- [CONSIGNES ÉCRITES]
1. Répondez brièvement aux questions suivantes sur l'extrait consacré aux quotas laitiers :
(a) En quelle année les quotas européens ont-ils été abandonnés ?
(b) Dans quels pays le cheptel laitier n'a-t-il pas diminué après la suppression des quotas ?
(c) À quelle place la France se situe-t-elle au classement mondial de la liberté économique ?
2. Selon l'extrait sur les quotas laitiers, quels facteurs pèsent sur la France dans le classement mondial de la liberté économique ? Citez-les tous.
3. Recopiez le passage de l'extrait qui débute par « L’abandon des quotas » et se poursuit jusqu'à « l’espace d’un instant. ».

- [EXTRAIT]
Les difficultés de la filière tiennent essentiellement à ce que ceux qui avaient vu un moyen de faire un peu d’argent en investissant dans du cheptel ont été trompé sur l’état réel du marché à cause de l’existence des quotas européens.

Ces quotas ont créé une illusion de profits potentiels dans la filière.

L’entrepreneuriat tel qu’il est décrit par le professeur Kirzner ne peut fonctionner correctement que si les prix sont vrais, et si les quantités ne sont pas manipulées par des quotas.

Comme un quota douanier, les quotas européens ont distordu le marché et ont rendu possible, puis perpétué des activités qui n’avaient pas de sens économique, compte tenu de la vraie structure des prix.

L’abandon des quotas européens en 2015 est à la source des difficultés des agriculteurs aujourd’hui.

Un quota n’est qu’une aide temporaire et maladroite qui ne bénéficie jamais au consommateur et qui ne profite aux producteurs que l’espace d’un instant.

Comme l’expliquent les professeurs Doris Läpple, Colin A. Carter et Cathal Buckley dans un article de Agricultural Economics (2022 ; 53:125-142) :

« Lorsque les quotas laitiers ont été supprimés en avril 2015 dans la plupart des États membres de l’UE, le cheptel laitier a commencé à diminuer en raison de la baisse des prix du lait, sauf en Belgique, en Irlande et aux Pays-Bas. Une partie de l’empressement à supprimer les quotas était de permettre aux exploitations laitières européennes les plus efficaces d’augmenter leur production et de participer à la demande mondiale croissante de produits laitiers. En Irlande, la croissance de la production était principalement due à l’expansion du cheptel laitier et à l’augmentation des rendements par vache dans les exploitations existantes, avec la création de nouvelles exploitations laitières, soutenues par des mesures politiques spécifiques ».

En d’autres termes, les exploitants français se sont trouvés opposés à la concurrence de producteurs irlandais qui bénéficient du fait incontournable que leur pays est troisième au classement mondial de la liberté économique, alors que la France fait encore et toujours pâle figure à la 57e place, – entre la Macédoine, 56e, et la Serbie, 58e –, grevée qu’elle est par le poids des impôts, des réglementations, de son droit du travail, et de la taille de son gouvernement, en général.

- [ENREGISTREMENTS AFFICHÉS]

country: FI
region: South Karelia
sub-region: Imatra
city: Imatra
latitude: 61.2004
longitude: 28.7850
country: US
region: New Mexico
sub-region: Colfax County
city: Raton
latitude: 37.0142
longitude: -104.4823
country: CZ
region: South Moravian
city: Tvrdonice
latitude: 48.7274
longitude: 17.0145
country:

==

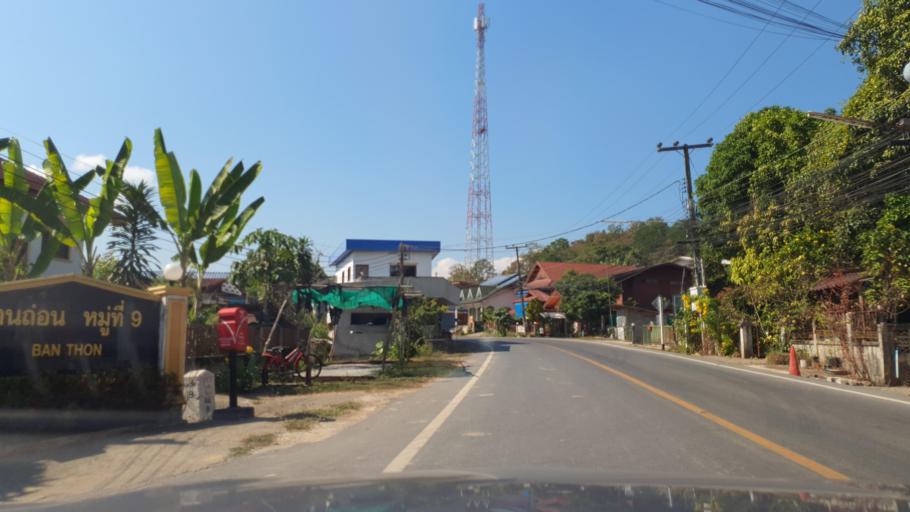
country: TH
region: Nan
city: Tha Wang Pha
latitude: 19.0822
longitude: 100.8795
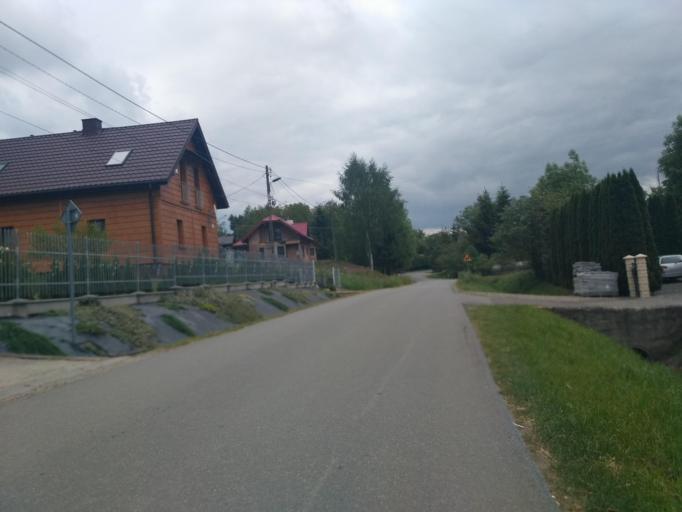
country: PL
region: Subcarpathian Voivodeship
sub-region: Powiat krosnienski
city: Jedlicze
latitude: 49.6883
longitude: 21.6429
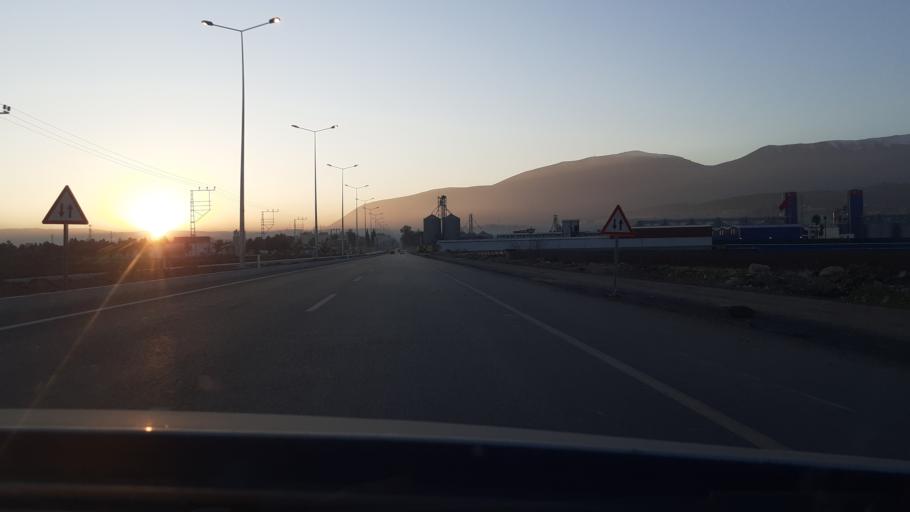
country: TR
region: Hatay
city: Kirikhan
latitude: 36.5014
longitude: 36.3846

- [RÉPONSES PAR CONSIGNE]
1.
(a) En 2015.
(b) En Belgique, en Irlande et aux Pays-Bas.
(c) À la 57e place.

2.
- Le poids des impôts
- Les réglementations
- Son droit du travail
- La taille de son gouvernement

3.
L’abandon des quotas européens en 2015 est à la source des difficultés des agriculteurs aujourd’hui.

Un quota n’est qu’une aide temporaire et maladroite qui ne bénéficie jamais au consommateur et qui ne profite aux producteurs que l’espace d’un instant.